DES MOINES, Iowa — An 18-year-old sex trafficking victim who killed her rapist could be sent to prison after she walked away from an Iowa women’s shelter where she was serving probation following her conviction for manslaughter.
An arrest warrant was issued for Pieper Lewis, who was seen walking out of the Fresh Start Women’s Center in Des Moines shortly after 6:15 a.m. Friday, according to a report filed with the court by a probation officer and the shelter's residential supervisor.
The report said Lewis cut off the GPS monitor she was ordered to wear as part of her sentence and then left the facility.
Iowa Department of Corrections spokesman Nick Crawford said Lewis had not been located as of Monday afternoon.
Des Moines Police spokesman Paul Parizek said police were notified by state corrections officials that Lewis had walked away from the shelter, and information was broadcast to officers to watch for her.
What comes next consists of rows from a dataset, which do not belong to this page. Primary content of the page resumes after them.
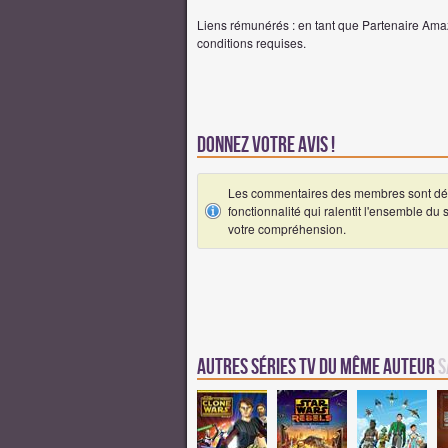
Liens rémunérés : en tant que Partenaire Amaz
conditions requises.
Donnez votre avis !
Les commentaires des membres sont désa
fonctionnalité qui ralentit l'ensemble du
votre compréhension.
Autres Séries TV du même auteur
S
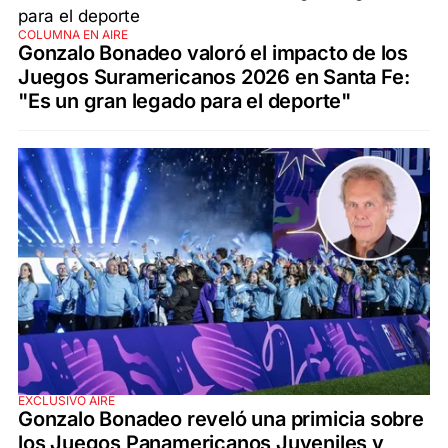
COLUMNA EN AIRE
Gonzalo Bonadeo valoró el impacto de los
Juegos Suramericanos 2026 en Santa Fe:
"Es un gran legado para el deporte"
EXCLUSIVO AIRE
Gonzalo Bonadeo reveló una primicia sobre
los Juegos Panamericanos Juveniles y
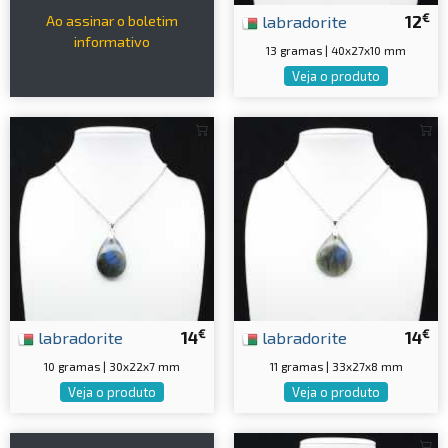
€
labradorite
12
Ao assinar o boletim
informativo
13 gramas | 40x27x10 mm
Veja o produto
€
€
labradorite
14
labradorite
14
10 gramas | 30x22x7 mm
11 gramas | 33x27x8 mm
Veja o produto
Veja o produto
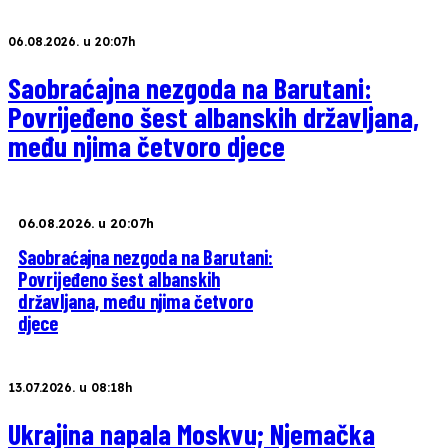
06.08.2026. u 20:07h
Saobraćajna nezgoda na Barutani:
Povrijeđeno šest albanskih državljana,
među njima četvoro djece
06.08.2026. u 20:07h
Saobraćajna nezgoda na Barutani:
Povrijeđeno šest albanskih
državljana, među njima četvoro
djece
13.07.2026. u 08:18h
Ukrajina napala Moskvu; Njemačka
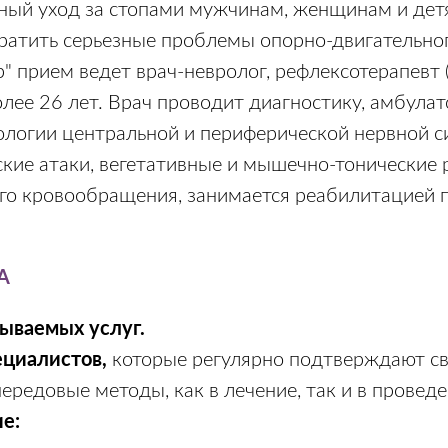
ый уход за стопами мужчинам, женщинам и детя
вратить серьезные проблемы опорно-двигательног
" прием ведет врач-невролог, рефлексотерапевт 
олее 26 лет. Врач проводит диагностику, амбула
тологии центральной и периферической нервной с
ские атаки, вегетативные и мышечно-тонические 
го кровообращения, занимается реабилитацией п
А
зываемых услуг.
ециалистов,
которые регулярно подтверждают с
редовые методы, как в лечение, так и в провед
е:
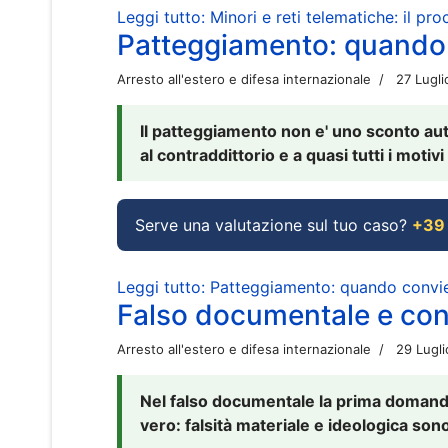
Leggi tutto: Minori e reti telematiche: il pr
Patteggiamento: quando
Arresto all'estero e difesa internazionale
27 Lugl
Il patteggiamento non e' uno sconto aut
al contraddittorio e a quasi tutti i moti
Serve una valutazione sul tuo caso?
+39
Leggi tutto: Patteggiamento: quando conv
Falso documentale e cont
Arresto all'estero e difesa internazionale
29 Lugl
Nel falso documentale la prima domanda 
vero: falsità materiale e ideologica sono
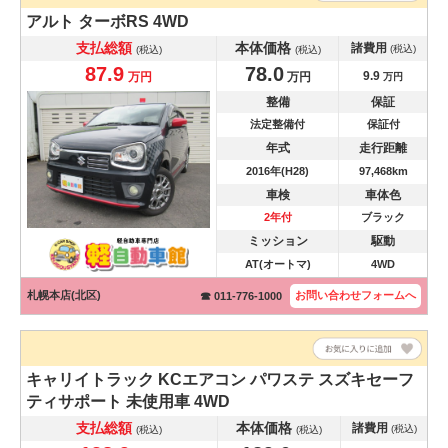
アルト
ターボRS 4WD
支払総額
本体価格
諸費用
(税込)
(税込)
(税込)
87.9
78.0
9.9
万円
万円
万円
整備
保証
法定整備付
保証付
年式
走行距離
2016年(H28)
97,468km
車検
車体色
2年付
ブラック
ミッション
駆動
AT(オートマ)
4WD
札幌本店(北区)
お問い合わせ
フォームへ
☎ 011-776-1000
キャリイトラック
KCエアコン パワステ スズキセーフ
ティサポート 未使用車 4WD
支払総額
本体価格
諸費用
(税込)
(税込)
(税込)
He said she will be taken into custody if found and turned over to corrections officials.
Lewis’ public defense attorney did not immediately respond Monday to messages.
Polk County Judge David Porter sentenced Lewis in September to probation for five years to be served at the women's shelter. He also gave her a deferred judgement, which meant her conviction would be expunged from her record if she completed the requirements of her probation.
Porter warned Lewis at her sentencing hearing that by affording her an opportunity to avoid prison he was giving her a second chance. "You don’t get a third,” he said.
Lewis had faced a 20-year prison sentence after pleading guilty last year to involuntary manslaughter and willful injury in the June 2020 killing of 37-year-old Zachary Brooks, a married father of two. Lewis was 15 when she stabbed Brooks more than 30 times in a Des Moines apartment.
Corrections officials have asked the court to hold a hearing on their request to revoke her probation and deferred judgment and send her to prison.
Lewis has said that she was trafficked against her will to Brooks for sex multiple times and stabbed him in a fit of rage after he forced her to have sex with him again. Police and prosecutors did not dispute that Lewis was sexually assaulted and trafficked. The man she accused of forcing her to have sex with men, including Brooks, has never been charged.
Court documents indicate Lewis was allowed to leave the women's shelter to work at a local pizza restaurant. However, the documents showed, since Oct. 13, seven incidents were noted in which she did not promptly return to the shelter from work, a violation of shelter rules. The filings indicate authorities were keeping a close eye on her movements through the GPS monitor. Other violations also were noted, including an unauthorized meeting with someone she had dated in high school.
The 48-bed shelter is in a neighborhood northwest of downtown Des Moines. It is operated by the Department of Corrections for women on parole, work release or on pretrial release.
Porter also had ordered Lewis to pay $150,000 restitution to Brooks' estate, a move many people found to be outrageous. Porter said Iowa law required the restitution. Court records show Lewis' lawyer has asked the judge to reconsider and Porter ordered lawyers to file briefs on the issue by Nov. 10. He indicated he would release a decision within 30 days.
Lewis' public defense lawyer Matthew Sheeley wrote in a document filed in September after Lewis' sentencing hearing that her 28-year-old sex-trafficker put a knife to her neck and forced her to go with Zachary Brooks "to ‘turn a trick’ for $50 worth of weed.” He said the seriousness of her offense should be diminished by the fact that Brooks raped her before she stabbed him.
Sheeley asked Porter to amend his judgment and find that the restitution order is excessive and violates her constitutional rights.
Drake law professor Robert Rigg told Local 5 that running away was not Lewis' best choice.
"This could cause her some more problems than she's currently looking at," Rigg said.
Rigg said the next steps for her are to either turn herself in or be arrested by police. After she is in custody again, a hearing would be held where the state must prove she violated her probation.
This is where everything her lawyers fought for could be at risk, according to Rigg.
"The court has a wide variety of options it can exercise in a situation like that up and to revoking that deferred judgement and sending her to prison," he said.
During the possible hearing, the violations she's racked up since being under probation will likely be introduced. Some violations include not taking the most direct route home after clocking out of work or showing up over an hour early for a shift.
Rigg said, more than anything, he worries about Lewis being arrested on new charges while she is on the run.
"Worst case scenario would be that the judge would give her consecutive sentences. Any new offense can be run either concurrent or consecutive," Rigg said.
He said a judgment of that nature would likely happen 30 days after she is arrested by police or turns herself in.